====== INFORMATION SUPPLIED ======

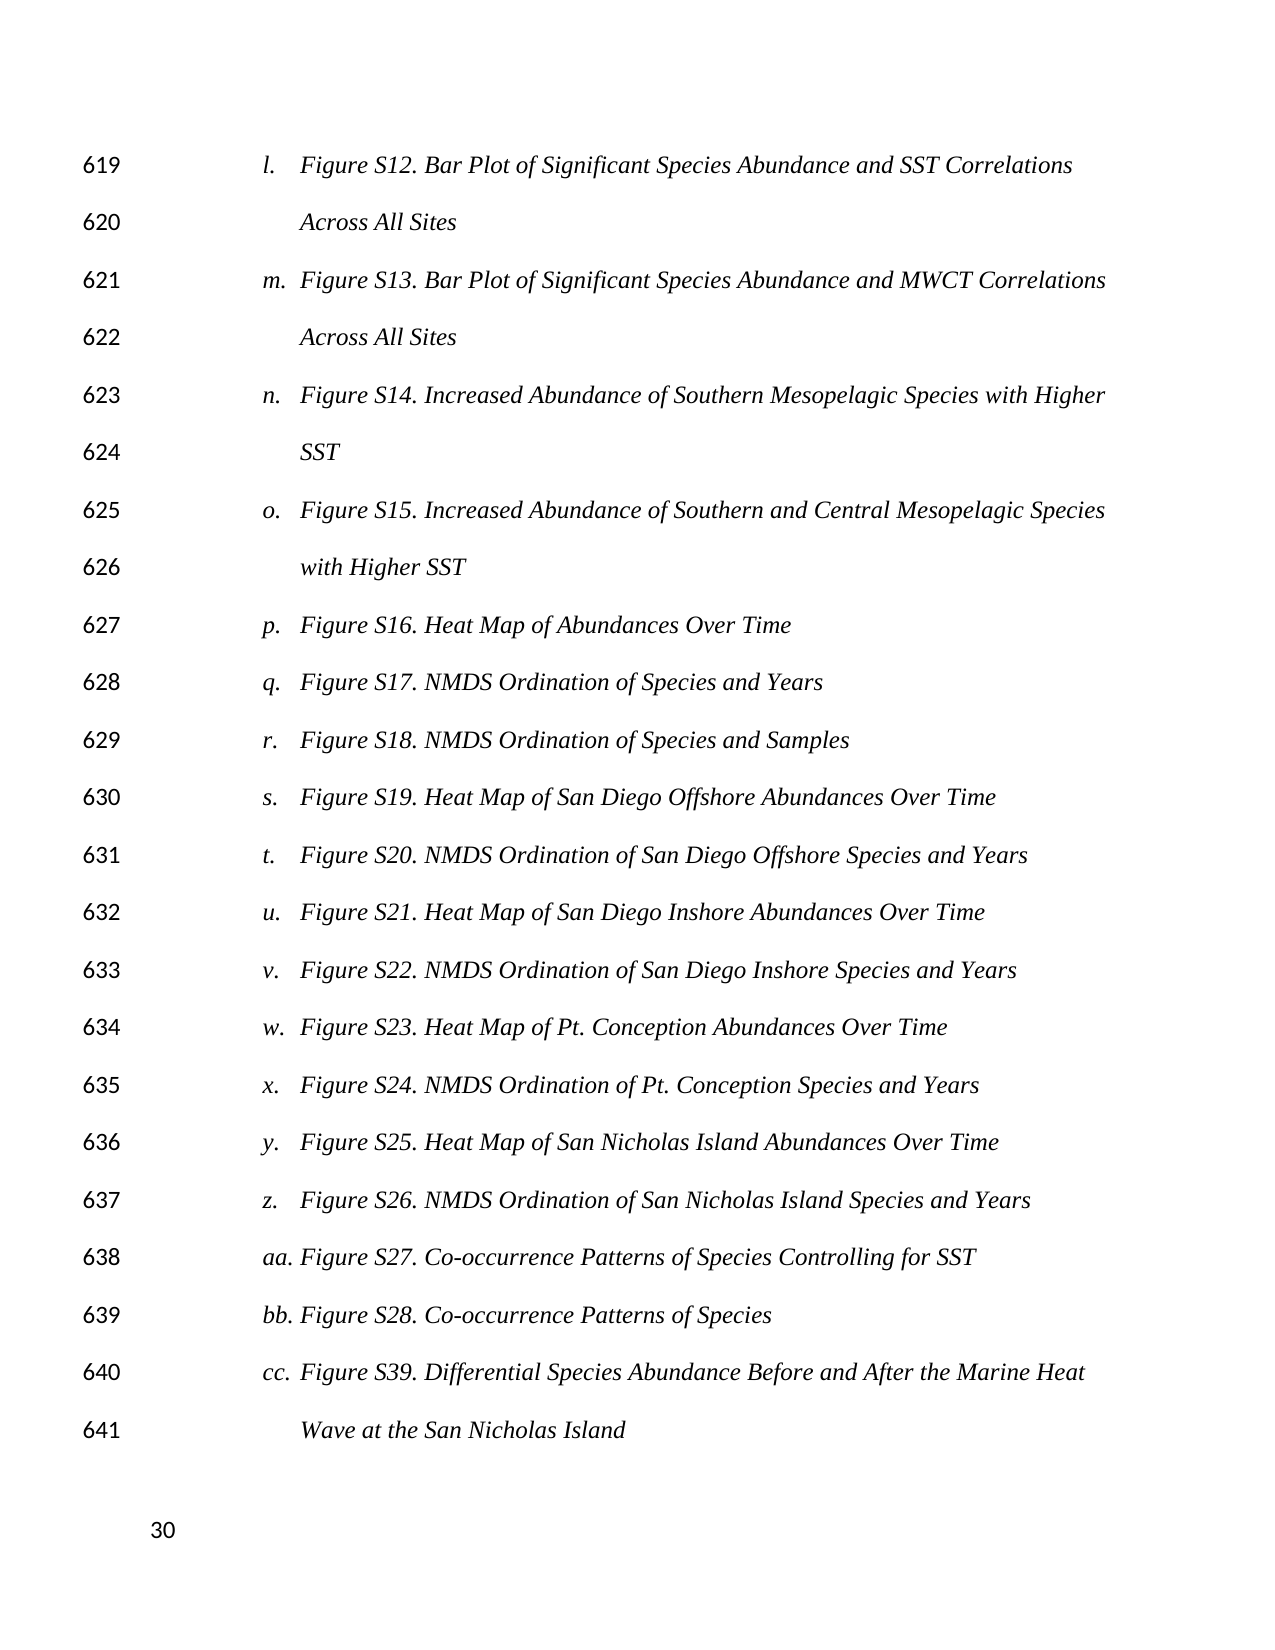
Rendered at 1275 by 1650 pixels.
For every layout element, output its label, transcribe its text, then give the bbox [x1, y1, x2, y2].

list Figure S26. NMDS Ordination of San Nicholas Island Species and Years [262, 1185, 1125, 1214]
list Figure S28. Co-occurrence Patterns of Species [262, 1300, 1125, 1329]
list Figure S22. NMDS Ordination of San Diego Inshore Species and Years [262, 955, 1125, 984]
list Figure S13. Bar Plot of Significant Species Abundance and MWCT Correlations Across All Sites [262, 265, 1125, 351]
list Figure S39. Differential Species Abundance Before and After the Marine Heat Wave at the San Nicholas Island [262, 1357, 1125, 1444]
list Figure S21. Heat Map of San Diego Inshore Abundances Over Time [262, 897, 1125, 926]
list Figure S15. Increased Abundance of Southern and Central Mesopelagic Species with Higher SST [262, 495, 1125, 581]
list Figure S17. NMDS Ordination of Species and Years [262, 667, 1125, 696]
list Figure S20. NMDS Ordination of San Diego Offshore Species and Years [262, 840, 1125, 869]
list Figure S23. Heat Map of Pt. Conception Abundances Over Time [262, 1012, 1125, 1041]
list Figure S12. Bar Plot of Significant Species Abundance and SST Correlations Across All Sites [262, 150, 1125, 236]
list Figure S19. Heat Map of San Diego Offshore Abundances Over Time [262, 782, 1125, 811]
list Figure S14. Increased Abundance of Southern Mesopelagic Species with Higher SST [262, 380, 1125, 466]
list Figure S16. Heat Map of Abundances Over Time [262, 610, 1125, 639]
list Figure S25. Heat Map of San Nicholas Island Abundances Over Time [262, 1127, 1125, 1156]
list Figure S27. Co-occurrence Patterns of Species Controlling for SST [262, 1242, 1125, 1271]
list Figure S24. NMDS Ordination of Pt. Conception Species and Years [262, 1070, 1125, 1099]
list Figure S18. NMDS Ordination of Species and Samples [262, 725, 1125, 754]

======

WHAT YOU SHOULD DO: An exact copy of all the records, free of pictures, is the expected answer.

TASK SOLUTION:
Rendered at 1275 by 1650 pixels.
For every layout element, output its label, transcribe its text, then give the bbox [x1, y1, x2, y2].

list Figure S26. NMDS Ordination of San Nicholas Island Species and Years [262, 1185, 1125, 1214]
list Figure S28. Co-occurrence Patterns of Species [262, 1300, 1125, 1329]
list Figure S22. NMDS Ordination of San Diego Inshore Species and Years [262, 955, 1125, 984]
list Figure S13. Bar Plot of Significant Species Abundance and MWCT Correlations Across All Sites [262, 265, 1125, 351]
list Figure S39. Differential Species Abundance Before and After the Marine Heat Wave at the San Nicholas Island [262, 1357, 1125, 1444]
list Figure S21. Heat Map of San Diego Inshore Abundances Over Time [262, 897, 1125, 926]
list Figure S15. Increased Abundance of Southern and Central Mesopelagic Species with Higher SST [262, 495, 1125, 581]
list Figure S17. NMDS Ordination of Species and Years [262, 667, 1125, 696]
list Figure S20. NMDS Ordination of San Diego Offshore Species and Years [262, 840, 1125, 869]
list Figure S23. Heat Map of Pt. Conception Abundances Over Time [262, 1012, 1125, 1041]
list Figure S12. Bar Plot of Significant Species Abundance and SST Correlations Across All Sites [262, 150, 1125, 236]
list Figure S19. Heat Map of San Diego Offshore Abundances Over Time [262, 782, 1125, 811]
list Figure S14. Increased Abundance of Southern Mesopelagic Species with Higher SST [262, 380, 1125, 466]
list Figure S16. Heat Map of Abundances Over Time [262, 610, 1125, 639]
list Figure S25. Heat Map of San Nicholas Island Abundances Over Time [262, 1127, 1125, 1156]
list Figure S27. Co-occurrence Patterns of Species Controlling for SST [262, 1242, 1125, 1271]
list Figure S24. NMDS Ordination of Pt. Conception Species and Years [262, 1070, 1125, 1099]
list Figure S18. NMDS Ordination of Species and Samples [262, 725, 1125, 754]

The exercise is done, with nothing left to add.